EEOC Compliance Manual §12-IV(A)(2) (July 22, 2008). Employees are "not entitled to hold out for the most beneficial accommodation," Baker, 445 F.3d at 548 (citation omitted), and the "employer need not offer the accommodation that the employee prefers. Instead, when any reasonable accommodation is provided, the statutory inquiry ends." Cosme, 287 F.3d at 158.

The question of undue hardship arises only when an employer claims that it "cannot afford any reasonable accommodation without such a hardship." Baker, 445 F.3d at 548 (quoting Ansonia Bd. of Educ. v. Philbrook, 479 U.S. at 68, 69). To require an employer to "bear more than a de minimis cost" in order to provide an accommodation is an undue hardship. Trans World Airlines, Inc. v. Hardison, 432 U.S. 63, 84 (1977). See also Baker, 445 F.3d at 548.

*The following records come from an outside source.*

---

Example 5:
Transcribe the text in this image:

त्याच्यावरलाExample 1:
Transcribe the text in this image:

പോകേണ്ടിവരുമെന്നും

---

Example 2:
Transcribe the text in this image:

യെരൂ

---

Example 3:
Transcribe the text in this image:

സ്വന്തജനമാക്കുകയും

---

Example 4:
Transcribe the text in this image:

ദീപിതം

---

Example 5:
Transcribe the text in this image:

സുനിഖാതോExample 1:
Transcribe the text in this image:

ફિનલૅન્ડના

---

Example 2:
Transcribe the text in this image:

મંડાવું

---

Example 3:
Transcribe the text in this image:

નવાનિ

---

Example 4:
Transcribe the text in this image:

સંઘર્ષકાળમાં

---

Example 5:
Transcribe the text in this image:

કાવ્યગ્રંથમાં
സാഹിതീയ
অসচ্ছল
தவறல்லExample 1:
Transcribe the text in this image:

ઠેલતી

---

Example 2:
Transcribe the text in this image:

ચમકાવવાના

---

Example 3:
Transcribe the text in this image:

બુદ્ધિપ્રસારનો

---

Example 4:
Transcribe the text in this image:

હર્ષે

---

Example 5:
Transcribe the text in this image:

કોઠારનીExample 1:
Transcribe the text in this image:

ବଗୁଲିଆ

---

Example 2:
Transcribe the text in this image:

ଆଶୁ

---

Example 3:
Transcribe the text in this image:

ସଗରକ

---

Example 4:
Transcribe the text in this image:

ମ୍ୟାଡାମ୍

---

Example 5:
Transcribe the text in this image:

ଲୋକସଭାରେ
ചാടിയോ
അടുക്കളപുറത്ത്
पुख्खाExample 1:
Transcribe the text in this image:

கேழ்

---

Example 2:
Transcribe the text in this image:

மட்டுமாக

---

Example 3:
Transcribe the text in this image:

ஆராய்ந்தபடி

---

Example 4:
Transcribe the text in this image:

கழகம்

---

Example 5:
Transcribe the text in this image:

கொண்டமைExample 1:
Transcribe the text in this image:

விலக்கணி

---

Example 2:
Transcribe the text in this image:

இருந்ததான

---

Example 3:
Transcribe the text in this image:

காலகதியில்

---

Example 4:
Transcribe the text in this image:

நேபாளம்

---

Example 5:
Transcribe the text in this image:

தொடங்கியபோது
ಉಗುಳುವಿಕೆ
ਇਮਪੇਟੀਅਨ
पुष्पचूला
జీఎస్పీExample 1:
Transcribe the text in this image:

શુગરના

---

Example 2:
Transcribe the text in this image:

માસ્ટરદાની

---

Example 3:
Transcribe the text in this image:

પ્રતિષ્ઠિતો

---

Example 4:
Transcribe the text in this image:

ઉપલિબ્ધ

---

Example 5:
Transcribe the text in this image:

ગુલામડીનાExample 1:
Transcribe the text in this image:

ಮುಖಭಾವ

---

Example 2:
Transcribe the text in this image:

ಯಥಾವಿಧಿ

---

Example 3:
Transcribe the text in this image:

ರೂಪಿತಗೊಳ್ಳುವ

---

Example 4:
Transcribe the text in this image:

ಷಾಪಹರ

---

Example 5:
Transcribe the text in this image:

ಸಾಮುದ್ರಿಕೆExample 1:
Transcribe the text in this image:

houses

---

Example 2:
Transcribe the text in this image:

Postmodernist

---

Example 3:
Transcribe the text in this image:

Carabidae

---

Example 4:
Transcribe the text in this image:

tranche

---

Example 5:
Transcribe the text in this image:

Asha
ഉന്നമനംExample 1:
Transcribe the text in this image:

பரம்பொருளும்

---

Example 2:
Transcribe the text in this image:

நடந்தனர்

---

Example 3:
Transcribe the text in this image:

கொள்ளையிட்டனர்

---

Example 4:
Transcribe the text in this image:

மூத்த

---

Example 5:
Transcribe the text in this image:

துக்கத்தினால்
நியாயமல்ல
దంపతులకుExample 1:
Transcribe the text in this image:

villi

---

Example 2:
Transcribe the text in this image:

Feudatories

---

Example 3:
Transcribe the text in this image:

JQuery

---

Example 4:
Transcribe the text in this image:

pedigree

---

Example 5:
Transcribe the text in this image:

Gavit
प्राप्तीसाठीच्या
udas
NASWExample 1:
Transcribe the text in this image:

Waltzer has failed to carry her burden of establishing a prima facie claim of religious discrimination. While she has shown that she sincerely believed that she could neither work nor travel during the Jewish Sabbath, which lasts from sundown on Friday through sundown on Saturday, she has not shown that she sincerely believed that she needed to leave work before 3:00 p.m. in order to observe her religion. The undisputed testimony establishes that she could have followed each practice and custom she identified as necessary to the observance of her religion by commuting to either her New Jersey apartment or her Pennsylvania home depending on the time of sunset. For the summer months (when Triumph closed at 1:00 p.m.) and many other weeks of the year when sundown comes after 6:00 p.m., Waltzer had sufficient time to commute to her Pennsylvania home; the remainder of the year she had more than enough time to travel to her New Jersey apartment. 7 Because Waltzer never explained to her employer that she was living in Pennsylvania and needed three hours to commute to Pennsylvania each Friday, she also failed to advise her employer that her preferred manner of practicing her religion required her to leave work three hours before sundown on Fridays. Having chosen to conceal from her employer that she was commuting to Pennsylvania, Waltzer explained that she needed the extra time on Fridays to go to the kosher butcher and to prepare herself mentally for the Sabbath. For this same reason, Waltzer has not shown that Triumph fired her for failing to comply with a requirement of her employment that conflicted with a bona fide religious belief.